The University of Washington MetaCenter for Pandemic Preparedness, a collaboration of scientific experts from 11 UW organizations, has announced today that the initiative will change its name and will be known as the UW Alliance for Pandemic Preparedness, effective immediately. The renaming reflects the evolution of the initiative and its vision for the future.

Co-Director Dr. Peter Rabinowitz said, “We are very excited about the introduction of our new name, the UW Alliance for Pandemic Preparedness, because it better reflects our inclusive approach to building a coalition of multiple and diverse partners locally and globally.”

Along with this change, a new website, www.pandemicalliance.org, has been launched. The website features the Alliance’s growing partnerships and expanding projects, including the daily COVID-19 Literature Situation Report and a searchable database of past reports. The initiative’s leadership and staff have not changed.

“In our global response to COVID-19 we see the limitations of our past approaches to pandemic threats: largely reactive, disjointed, outdated, and unable to adjust rapidly to changing conditions. There is an urgent need for new approaches to pandemic prevention and response that are more strategic, linked and proactive,” said Dr. Judy Wasserheit, Co-Director and Chair, UW Department of Global Health, “This work requires collaboration of scientists and experts across a very broad range of disciplines with the capacity to work across paradigms and link their findings.”

This is the gap that the UW Alliance for Pandemic Preparedness aims to fill. The Alliance aim is to develop and implement a proactive approach to pandemics that addresses the root causes of pandemic risk and accelerates effective action by working closely with partners in low and middle-income countries (LMICs) to achieve sustainable impact at large scale. The Alliance builds on the expertise and resource of UW’s scientific community and international partners, as well as the leadership role that the University has taken in response to COVID-19 at local, national and international levels.

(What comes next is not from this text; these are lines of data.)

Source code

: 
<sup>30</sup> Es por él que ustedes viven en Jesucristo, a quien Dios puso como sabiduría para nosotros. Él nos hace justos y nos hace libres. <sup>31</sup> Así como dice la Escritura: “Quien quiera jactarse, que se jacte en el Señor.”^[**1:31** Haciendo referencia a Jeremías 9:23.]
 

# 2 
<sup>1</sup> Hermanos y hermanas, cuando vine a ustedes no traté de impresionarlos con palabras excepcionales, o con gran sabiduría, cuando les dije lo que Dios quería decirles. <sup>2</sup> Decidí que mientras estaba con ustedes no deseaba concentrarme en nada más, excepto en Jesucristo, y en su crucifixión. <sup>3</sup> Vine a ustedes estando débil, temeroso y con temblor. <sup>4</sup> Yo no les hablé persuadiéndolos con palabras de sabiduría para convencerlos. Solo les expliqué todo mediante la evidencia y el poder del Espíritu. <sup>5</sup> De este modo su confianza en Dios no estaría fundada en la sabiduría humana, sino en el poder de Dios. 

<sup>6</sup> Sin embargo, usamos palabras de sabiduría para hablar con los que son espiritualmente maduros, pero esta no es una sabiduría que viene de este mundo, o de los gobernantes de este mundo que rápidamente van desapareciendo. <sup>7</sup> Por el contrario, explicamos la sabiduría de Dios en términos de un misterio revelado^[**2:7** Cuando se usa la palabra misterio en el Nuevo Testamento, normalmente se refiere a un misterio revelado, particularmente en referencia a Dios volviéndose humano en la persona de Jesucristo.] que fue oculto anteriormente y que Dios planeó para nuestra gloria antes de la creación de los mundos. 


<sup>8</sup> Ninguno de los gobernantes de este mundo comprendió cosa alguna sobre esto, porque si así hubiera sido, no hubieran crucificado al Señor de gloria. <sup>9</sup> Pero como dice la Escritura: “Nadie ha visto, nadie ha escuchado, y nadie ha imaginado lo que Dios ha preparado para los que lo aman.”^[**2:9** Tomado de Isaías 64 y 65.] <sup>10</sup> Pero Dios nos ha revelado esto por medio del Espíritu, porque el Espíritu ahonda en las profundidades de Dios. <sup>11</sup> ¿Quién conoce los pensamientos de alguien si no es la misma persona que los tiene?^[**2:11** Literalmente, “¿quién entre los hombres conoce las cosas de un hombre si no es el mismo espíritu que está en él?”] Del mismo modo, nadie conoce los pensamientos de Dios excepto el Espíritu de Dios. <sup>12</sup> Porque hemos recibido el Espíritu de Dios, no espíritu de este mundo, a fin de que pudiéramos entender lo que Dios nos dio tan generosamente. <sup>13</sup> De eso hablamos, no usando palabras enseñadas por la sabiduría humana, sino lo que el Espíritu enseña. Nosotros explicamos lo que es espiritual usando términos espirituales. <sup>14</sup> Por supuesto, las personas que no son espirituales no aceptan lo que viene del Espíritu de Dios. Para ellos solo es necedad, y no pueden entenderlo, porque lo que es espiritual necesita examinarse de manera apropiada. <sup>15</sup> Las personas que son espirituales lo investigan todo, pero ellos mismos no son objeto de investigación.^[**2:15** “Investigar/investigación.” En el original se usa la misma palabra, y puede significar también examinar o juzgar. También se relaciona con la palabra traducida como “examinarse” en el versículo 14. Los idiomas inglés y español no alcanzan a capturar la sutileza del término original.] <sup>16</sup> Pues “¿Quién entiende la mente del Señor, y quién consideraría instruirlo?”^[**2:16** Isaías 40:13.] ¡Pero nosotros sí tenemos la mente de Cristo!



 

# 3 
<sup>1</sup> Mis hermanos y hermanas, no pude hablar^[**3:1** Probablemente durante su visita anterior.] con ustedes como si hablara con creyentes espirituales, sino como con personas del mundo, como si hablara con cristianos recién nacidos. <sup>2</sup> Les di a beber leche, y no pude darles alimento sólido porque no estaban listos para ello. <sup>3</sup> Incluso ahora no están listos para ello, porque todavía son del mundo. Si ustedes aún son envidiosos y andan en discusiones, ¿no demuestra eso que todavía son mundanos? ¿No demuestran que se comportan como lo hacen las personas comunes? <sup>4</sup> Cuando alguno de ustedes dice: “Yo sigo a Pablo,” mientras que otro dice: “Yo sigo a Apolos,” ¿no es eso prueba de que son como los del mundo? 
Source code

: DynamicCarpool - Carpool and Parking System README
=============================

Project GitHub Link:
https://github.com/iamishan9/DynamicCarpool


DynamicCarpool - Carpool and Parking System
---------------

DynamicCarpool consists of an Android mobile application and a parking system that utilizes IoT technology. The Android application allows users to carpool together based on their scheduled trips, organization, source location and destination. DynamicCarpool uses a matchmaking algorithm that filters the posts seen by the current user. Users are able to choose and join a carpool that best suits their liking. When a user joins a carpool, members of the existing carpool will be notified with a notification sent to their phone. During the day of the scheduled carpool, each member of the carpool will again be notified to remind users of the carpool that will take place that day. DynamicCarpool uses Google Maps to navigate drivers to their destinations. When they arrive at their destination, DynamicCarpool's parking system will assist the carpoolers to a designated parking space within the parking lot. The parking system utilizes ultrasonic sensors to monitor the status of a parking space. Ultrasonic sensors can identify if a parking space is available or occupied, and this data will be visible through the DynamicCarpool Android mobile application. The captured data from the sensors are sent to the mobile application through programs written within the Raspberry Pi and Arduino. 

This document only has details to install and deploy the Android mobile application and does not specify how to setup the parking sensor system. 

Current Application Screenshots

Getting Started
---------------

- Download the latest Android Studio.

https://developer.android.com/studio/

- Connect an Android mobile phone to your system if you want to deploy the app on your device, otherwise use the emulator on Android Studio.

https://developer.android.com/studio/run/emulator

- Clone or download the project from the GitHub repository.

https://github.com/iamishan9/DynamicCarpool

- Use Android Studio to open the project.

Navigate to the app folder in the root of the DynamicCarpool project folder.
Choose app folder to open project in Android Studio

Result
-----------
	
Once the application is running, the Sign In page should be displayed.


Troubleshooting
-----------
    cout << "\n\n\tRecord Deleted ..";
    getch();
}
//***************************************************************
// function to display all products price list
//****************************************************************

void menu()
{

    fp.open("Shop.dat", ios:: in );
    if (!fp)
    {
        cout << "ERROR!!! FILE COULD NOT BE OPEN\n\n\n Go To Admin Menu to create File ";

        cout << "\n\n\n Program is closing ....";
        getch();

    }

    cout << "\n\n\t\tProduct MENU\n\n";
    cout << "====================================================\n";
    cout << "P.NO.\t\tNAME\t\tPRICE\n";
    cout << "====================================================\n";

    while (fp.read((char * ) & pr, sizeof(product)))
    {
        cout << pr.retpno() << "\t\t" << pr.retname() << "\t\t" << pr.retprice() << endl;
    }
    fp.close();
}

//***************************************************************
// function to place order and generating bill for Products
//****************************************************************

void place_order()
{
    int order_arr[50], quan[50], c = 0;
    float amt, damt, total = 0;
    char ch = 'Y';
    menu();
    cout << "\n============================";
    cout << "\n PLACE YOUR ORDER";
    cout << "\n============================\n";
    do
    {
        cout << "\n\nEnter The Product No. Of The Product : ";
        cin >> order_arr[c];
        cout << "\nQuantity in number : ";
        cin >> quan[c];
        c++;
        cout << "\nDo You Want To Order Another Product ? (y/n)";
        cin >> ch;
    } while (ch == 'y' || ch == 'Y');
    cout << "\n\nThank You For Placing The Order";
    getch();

The 11 UW partners that comprise the Alliance are: Center for Development and Deployment of Diagnostic Technologies for Low Resource Settings (CD3); Center for Emerging and Reemerging Infectious Diseases (CERID); Center for Health and the Global Environment (CHanGE); Center for One Health Research (COHR); Center for Innate Immunity and Immune Disease (CIIID); Global Medicines Program; International Center for Clinical Research (ICRC); International Training and Education Center for Health (I-TECH); Institute for Health Metrics and Evaluation (IHME); Institute for Protein Design (IPD); and Washington National Primate Research Center (WANPRC). These UW Alliance members work closely with multiple international partners on five continents. Central to the Alliance, these international partners work together with Alliance members in equitable partnerships to co-develop, test and implement locally relevant strategies for prevention and control of pandemic diseases for the benefit of all.